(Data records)
○ ○ ○
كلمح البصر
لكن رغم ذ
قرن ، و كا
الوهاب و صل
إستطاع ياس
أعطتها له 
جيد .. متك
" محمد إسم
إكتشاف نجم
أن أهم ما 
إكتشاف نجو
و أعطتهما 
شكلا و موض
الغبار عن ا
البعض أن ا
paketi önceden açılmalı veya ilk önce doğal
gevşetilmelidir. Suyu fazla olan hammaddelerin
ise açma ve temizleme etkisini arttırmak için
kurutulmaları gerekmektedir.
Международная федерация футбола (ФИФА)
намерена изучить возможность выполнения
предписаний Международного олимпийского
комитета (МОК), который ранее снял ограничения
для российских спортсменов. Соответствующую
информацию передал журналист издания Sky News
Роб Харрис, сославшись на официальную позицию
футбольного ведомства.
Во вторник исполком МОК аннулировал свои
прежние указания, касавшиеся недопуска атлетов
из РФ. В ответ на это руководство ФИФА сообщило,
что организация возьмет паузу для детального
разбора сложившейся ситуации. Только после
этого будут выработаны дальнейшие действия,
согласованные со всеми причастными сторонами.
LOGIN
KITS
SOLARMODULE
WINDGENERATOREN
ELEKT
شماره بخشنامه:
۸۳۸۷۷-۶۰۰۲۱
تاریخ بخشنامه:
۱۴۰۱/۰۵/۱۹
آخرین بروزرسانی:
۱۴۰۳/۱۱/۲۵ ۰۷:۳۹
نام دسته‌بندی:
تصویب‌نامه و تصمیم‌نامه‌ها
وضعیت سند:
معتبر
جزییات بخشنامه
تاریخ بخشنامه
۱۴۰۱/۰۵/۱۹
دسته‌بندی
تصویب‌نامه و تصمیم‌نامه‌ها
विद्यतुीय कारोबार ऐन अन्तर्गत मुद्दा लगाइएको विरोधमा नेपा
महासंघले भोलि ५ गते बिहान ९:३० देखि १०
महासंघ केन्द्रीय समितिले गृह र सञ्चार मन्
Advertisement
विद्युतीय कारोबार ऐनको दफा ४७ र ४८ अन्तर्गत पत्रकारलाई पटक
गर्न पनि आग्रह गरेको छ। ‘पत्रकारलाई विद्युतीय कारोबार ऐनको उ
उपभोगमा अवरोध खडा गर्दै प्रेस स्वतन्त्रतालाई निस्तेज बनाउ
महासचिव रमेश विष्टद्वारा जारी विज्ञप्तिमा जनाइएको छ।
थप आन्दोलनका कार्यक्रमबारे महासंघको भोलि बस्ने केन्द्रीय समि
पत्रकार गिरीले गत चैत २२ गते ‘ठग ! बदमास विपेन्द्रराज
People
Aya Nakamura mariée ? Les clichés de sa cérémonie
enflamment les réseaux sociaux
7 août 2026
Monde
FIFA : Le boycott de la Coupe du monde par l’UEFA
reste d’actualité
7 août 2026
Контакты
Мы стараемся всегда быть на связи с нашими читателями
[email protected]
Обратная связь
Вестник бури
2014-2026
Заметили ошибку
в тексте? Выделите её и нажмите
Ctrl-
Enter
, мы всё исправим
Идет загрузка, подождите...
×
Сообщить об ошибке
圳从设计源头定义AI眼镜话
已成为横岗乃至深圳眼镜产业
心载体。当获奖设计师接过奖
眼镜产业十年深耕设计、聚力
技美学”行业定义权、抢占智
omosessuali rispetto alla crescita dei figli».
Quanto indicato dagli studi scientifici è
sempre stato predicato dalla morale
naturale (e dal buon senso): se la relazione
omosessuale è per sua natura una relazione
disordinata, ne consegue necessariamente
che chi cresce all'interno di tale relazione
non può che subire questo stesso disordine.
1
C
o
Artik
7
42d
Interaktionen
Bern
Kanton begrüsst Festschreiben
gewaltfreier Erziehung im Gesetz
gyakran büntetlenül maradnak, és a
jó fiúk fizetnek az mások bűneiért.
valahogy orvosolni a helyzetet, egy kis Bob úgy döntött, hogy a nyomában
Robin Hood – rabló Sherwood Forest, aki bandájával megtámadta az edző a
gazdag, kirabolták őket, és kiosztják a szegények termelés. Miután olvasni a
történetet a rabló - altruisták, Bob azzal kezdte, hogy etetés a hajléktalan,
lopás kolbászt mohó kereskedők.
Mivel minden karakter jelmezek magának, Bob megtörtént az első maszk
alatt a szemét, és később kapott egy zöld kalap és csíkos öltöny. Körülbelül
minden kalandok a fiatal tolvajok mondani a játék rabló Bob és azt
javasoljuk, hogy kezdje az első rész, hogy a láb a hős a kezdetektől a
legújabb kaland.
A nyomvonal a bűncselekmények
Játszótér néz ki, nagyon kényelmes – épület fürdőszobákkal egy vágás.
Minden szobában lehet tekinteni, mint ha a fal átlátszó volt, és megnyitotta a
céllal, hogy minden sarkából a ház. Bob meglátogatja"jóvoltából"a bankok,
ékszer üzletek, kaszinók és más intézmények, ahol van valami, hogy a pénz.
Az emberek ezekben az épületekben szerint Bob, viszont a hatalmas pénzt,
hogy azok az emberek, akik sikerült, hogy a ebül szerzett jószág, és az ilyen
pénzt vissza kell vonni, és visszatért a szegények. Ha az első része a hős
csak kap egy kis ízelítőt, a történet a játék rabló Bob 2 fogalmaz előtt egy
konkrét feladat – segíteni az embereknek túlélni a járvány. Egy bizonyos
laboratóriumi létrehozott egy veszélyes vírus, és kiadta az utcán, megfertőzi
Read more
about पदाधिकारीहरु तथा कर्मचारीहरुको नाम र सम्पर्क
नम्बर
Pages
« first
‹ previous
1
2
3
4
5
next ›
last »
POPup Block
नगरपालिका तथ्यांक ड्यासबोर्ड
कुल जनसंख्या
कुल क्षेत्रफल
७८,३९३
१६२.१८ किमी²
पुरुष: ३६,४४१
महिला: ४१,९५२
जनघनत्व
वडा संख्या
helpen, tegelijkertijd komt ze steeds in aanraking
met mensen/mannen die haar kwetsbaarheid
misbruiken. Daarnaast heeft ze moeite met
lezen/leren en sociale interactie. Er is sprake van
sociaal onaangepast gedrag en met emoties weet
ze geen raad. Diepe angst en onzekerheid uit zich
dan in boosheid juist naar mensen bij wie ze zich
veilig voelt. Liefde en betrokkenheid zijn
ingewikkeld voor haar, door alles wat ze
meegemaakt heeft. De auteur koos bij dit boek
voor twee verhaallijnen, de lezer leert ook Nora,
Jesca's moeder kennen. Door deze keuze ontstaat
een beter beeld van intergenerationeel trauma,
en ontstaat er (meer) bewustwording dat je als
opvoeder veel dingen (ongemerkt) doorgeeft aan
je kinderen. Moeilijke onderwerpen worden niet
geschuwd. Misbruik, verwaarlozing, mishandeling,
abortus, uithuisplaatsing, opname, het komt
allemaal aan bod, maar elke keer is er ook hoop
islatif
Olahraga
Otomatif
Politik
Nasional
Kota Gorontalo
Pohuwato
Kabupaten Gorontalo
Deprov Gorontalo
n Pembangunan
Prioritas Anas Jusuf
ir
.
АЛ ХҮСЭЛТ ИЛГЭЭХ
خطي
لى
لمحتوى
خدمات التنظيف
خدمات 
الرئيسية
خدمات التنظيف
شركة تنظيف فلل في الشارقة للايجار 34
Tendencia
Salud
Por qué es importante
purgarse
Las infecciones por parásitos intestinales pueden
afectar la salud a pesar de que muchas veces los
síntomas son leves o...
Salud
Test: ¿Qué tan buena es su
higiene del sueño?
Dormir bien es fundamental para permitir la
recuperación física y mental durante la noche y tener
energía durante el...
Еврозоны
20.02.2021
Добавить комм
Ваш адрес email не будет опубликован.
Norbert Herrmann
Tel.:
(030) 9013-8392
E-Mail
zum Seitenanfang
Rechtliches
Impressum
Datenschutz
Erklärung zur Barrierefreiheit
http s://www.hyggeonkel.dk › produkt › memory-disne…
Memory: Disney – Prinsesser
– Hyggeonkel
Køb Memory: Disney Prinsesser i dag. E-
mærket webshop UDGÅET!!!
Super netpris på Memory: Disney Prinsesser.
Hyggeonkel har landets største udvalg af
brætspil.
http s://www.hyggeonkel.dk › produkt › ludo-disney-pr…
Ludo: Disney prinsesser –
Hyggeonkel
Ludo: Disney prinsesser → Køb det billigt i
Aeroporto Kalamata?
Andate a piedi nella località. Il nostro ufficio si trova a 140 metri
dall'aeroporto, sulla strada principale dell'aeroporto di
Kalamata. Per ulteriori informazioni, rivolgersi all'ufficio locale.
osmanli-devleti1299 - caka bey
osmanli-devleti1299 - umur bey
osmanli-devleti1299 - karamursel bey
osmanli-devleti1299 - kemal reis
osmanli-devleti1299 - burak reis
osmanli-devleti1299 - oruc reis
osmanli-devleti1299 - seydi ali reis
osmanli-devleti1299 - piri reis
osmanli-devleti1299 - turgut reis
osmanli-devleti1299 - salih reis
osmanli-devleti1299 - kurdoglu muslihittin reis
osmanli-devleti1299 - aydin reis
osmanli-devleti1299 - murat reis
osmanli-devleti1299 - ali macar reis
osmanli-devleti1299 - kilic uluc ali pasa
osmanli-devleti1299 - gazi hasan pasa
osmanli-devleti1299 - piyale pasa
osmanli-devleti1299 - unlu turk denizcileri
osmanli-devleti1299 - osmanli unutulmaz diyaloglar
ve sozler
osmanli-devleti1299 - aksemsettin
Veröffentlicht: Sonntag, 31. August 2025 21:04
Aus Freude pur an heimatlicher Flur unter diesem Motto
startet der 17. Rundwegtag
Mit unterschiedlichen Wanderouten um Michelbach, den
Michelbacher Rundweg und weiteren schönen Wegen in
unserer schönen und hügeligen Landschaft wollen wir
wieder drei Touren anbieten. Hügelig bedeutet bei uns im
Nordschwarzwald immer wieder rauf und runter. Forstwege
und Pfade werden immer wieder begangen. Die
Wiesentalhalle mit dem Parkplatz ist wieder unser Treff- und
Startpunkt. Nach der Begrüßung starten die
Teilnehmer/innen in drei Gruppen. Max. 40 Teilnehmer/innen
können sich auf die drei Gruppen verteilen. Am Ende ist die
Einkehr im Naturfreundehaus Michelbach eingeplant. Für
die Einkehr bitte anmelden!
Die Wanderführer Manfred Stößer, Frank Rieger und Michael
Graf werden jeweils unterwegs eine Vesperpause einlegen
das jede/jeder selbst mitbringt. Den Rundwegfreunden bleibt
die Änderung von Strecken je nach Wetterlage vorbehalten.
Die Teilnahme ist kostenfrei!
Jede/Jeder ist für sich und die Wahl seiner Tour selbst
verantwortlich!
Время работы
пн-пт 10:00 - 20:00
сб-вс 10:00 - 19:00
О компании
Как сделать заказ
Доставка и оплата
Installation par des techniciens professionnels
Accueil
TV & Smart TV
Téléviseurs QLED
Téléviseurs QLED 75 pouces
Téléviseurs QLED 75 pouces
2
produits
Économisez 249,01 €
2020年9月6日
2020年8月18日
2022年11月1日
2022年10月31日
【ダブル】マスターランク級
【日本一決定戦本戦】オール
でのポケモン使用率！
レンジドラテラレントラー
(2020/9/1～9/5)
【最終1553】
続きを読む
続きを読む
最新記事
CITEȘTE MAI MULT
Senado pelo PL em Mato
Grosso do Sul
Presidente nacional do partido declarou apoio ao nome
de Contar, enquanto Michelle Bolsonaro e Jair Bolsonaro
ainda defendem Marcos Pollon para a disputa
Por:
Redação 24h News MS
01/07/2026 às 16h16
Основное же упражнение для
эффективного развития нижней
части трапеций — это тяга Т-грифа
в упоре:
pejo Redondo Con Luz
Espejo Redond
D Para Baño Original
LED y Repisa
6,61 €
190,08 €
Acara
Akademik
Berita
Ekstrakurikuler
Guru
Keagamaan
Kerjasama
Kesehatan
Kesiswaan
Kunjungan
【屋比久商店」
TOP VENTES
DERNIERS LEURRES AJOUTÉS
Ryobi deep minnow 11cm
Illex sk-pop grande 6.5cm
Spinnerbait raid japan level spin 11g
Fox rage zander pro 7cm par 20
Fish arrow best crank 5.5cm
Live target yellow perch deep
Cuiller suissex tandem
○ ○ ○
• [WHAT YOU SHOULD DO]:
Write out exactly the lines above from the line with "Prioritas Anas Jusuf" through the line with "Aus Freude pur", both of them included, and leave out all other lines.

• [SOLUTION FOR THIS EXERCISE]:
Prioritas Anas Jusuf
ir
.
АЛ ХҮСЭЛТ ИЛГЭЭХ
خطي
لى
لمحتوى
خدمات التنظيف
خدمات 
الرئيسية
خدمات التنظيف
شركة تنظيف فلل في الشارقة للايجار 34
Tendencia
Salud
Por qué es importante
purgarse
Las infecciones por parásitos intestinales pueden
afectar la salud a pesar de que muchas veces los
síntomas son leves o...
Salud
Test: ¿Qué tan buena es su
higiene del sueño?
Dormir bien es fundamental para permitir la
recuperación física y mental durante la noche y tener
energía durante el...
Еврозоны
20.02.2021
Добавить комм
Ваш адрес email не будет опубликован.
Norbert Herrmann
Tel.:
(030) 9013-8392
E-Mail
zum Seitenanfang
Rechtliches
Impressum
Datenschutz
Erklärung zur Barrierefreiheit
http s://www.hyggeonkel.dk › produkt › memory-disne…
Memory: Disney – Prinsesser
– Hyggeonkel
Køb Memory: Disney Prinsesser i dag. E-
mærket webshop UDGÅET!!!
Super netpris på Memory: Disney Prinsesser.
Hyggeonkel har landets største udvalg af
brætspil.
http s://www.hyggeonkel.dk › produkt › ludo-disney-pr…
Ludo: Disney prinsesser –
Hyggeonkel
Ludo: Disney prinsesser → Køb det billigt i
Aeroporto Kalamata?
Andate a piedi nella località. Il nostro ufficio si trova a 140 metri
dall'aeroporto, sulla strada principale dell'aeroporto di
Kalamata. Per ulteriori informazioni, rivolgersi all'ufficio locale.
osmanli-devleti1299 - caka bey
osmanli-devleti1299 - umur bey
osmanli-devleti1299 - karamursel bey
osmanli-devleti1299 - kemal reis
osmanli-devleti1299 - burak reis
osmanli-devleti1299 - oruc reis
osmanli-devleti1299 - seydi ali reis
osmanli-devleti1299 - piri reis
osmanli-devleti1299 - turgut reis
osmanli-devleti1299 - salih reis
osmanli-devleti1299 - kurdoglu muslihittin reis
osmanli-devleti1299 - aydin reis
osmanli-devleti1299 - murat reis
osmanli-devleti1299 - ali macar reis
osmanli-devleti1299 - kilic uluc ali pasa
osmanli-devleti1299 - gazi hasan pasa
osmanli-devleti1299 - piyale pasa
osmanli-devleti1299 - unlu turk denizcileri
osmanli-devleti1299 - osmanli unutulmaz diyaloglar
ve sozler
osmanli-devleti1299 - aksemsettin
Veröffentlicht: Sonntag, 31. August 2025 21:04
Aus Freude pur an heimatlicher Flur unter diesem Motto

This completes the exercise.